Here’s how the story usually goes:
“I HAD to leave. My boss was determined to make my life miserable.”
In my experience, both personal and secondary, I have discovered that in the majority of cases, the failure of the relationship lies on the employee, not the boss or the organization.
People who tend to get ‘unlucky’ and experience this misfortune over and over again, usually can use a little self-reflection. Start with these questions:
– Have you had more than one ‘horrific’ boss who ‘drove you crazy?’
– Do you find yourself thinking very bad thoughts (not in a good way) about a current or former boss?
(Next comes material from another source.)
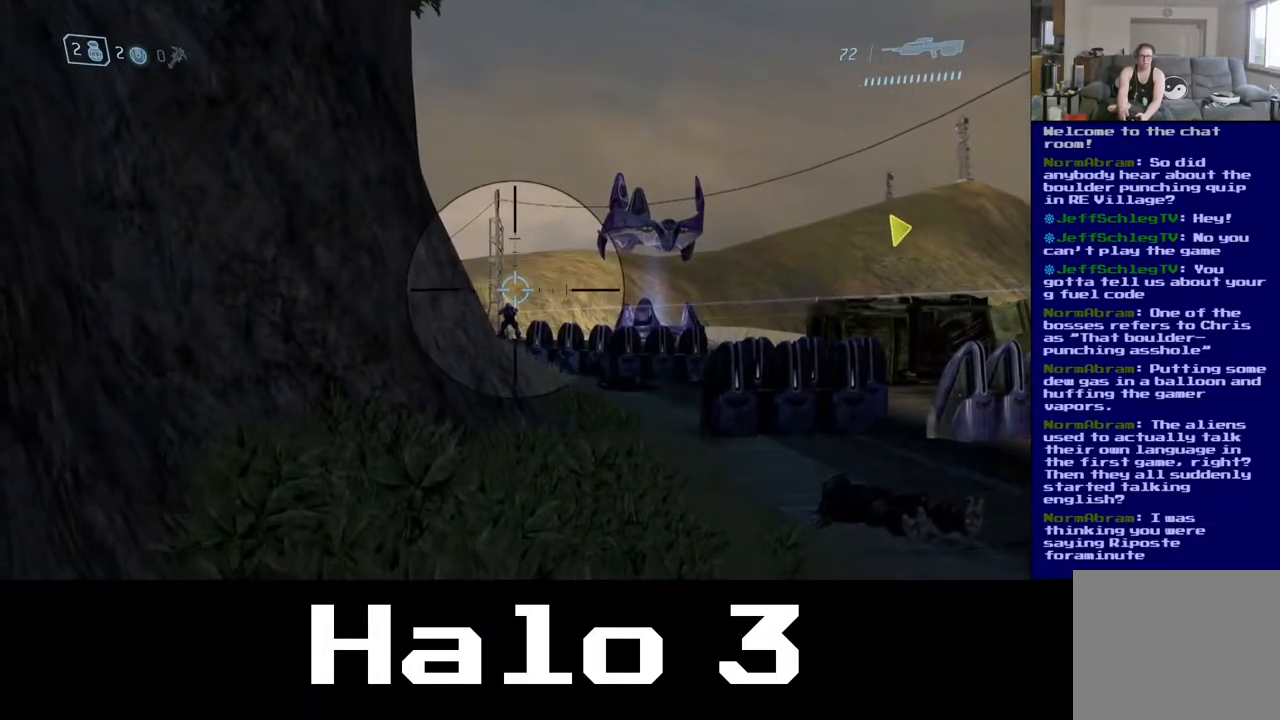
{"buttons": [], "left_stick": "center", "right_stick": "center", "events": [[183, "R2", "down"], [300, "R2", "up"], [383, "R2", "down"], [417, "right_stick", "center"], [500, "R2", "up"]]}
– Do you feel these ‘evil’ bosses not only held you back but went out of their way to keep you down or make you miserable?
– Were you or are you so desperate to find a new job that you’re willing to work anywhere, earning just about anything?
If you answer ‘yes’ to most of these questions for more than one job, there is a good chance that you will need to adjust your mindset in order to achieve career success. As someone who once suffered from this dreadful illness, I’ll let you know what worked for me.
BE HONEST WITH YOURSELF. Like any addiction, the first step to recovery is admitting you have a problem.
THEY ARE HUMAN. It’s important to remember that your boss does not transcend humanity. They breathe the same air and have plenty of their own problems to deal with. So don’t be sensitive.
YOU’RE NOT A VICTIM. When you feel yourself falling into a ‘Negative Boss Pattern’ (NBP) remind yourself that you’ve had this problem before and that the issue might be with you.
ARE YOU SURE? I keep these three words taped on my computer monitor. Every time I feel myself reacting strongly towards a boss’s action, I ask myself, ‘Am I sure?’ More often than not, I am NOT sure. So I take a deep breath, regain my clarity and try to take things in stride.
I’M IN CONTROL. You might feel overwhelmed with a feeling or a sentiment towards your boss – but you have the power to change. It’ll be difficult at first because there’s a good chance you’ve been repeating this thought over and over in your head. But with enough practice, you can stop that negative thought and replace it with something positive – or at least neutral. You can’t control your boss, but you can control your thoughts and the way you react.
The boss from hell DOES exist. I’m not implying that the onus for a sour work experience is all on you. I’m merely suggesting you look inward and identify a pattern before you find yourself making the same work mistake again and again.
It’s also important to spot subordinates and colleagues who suffer from NBP. It’ll help you carve out an approach to deal with them, keeping in mind, of course, that they probably don’t know they have a problem. Unless they read this blog.
Take out that mirror, take a good hard look and share the blame – I’m willing to bet there’s enough to go around.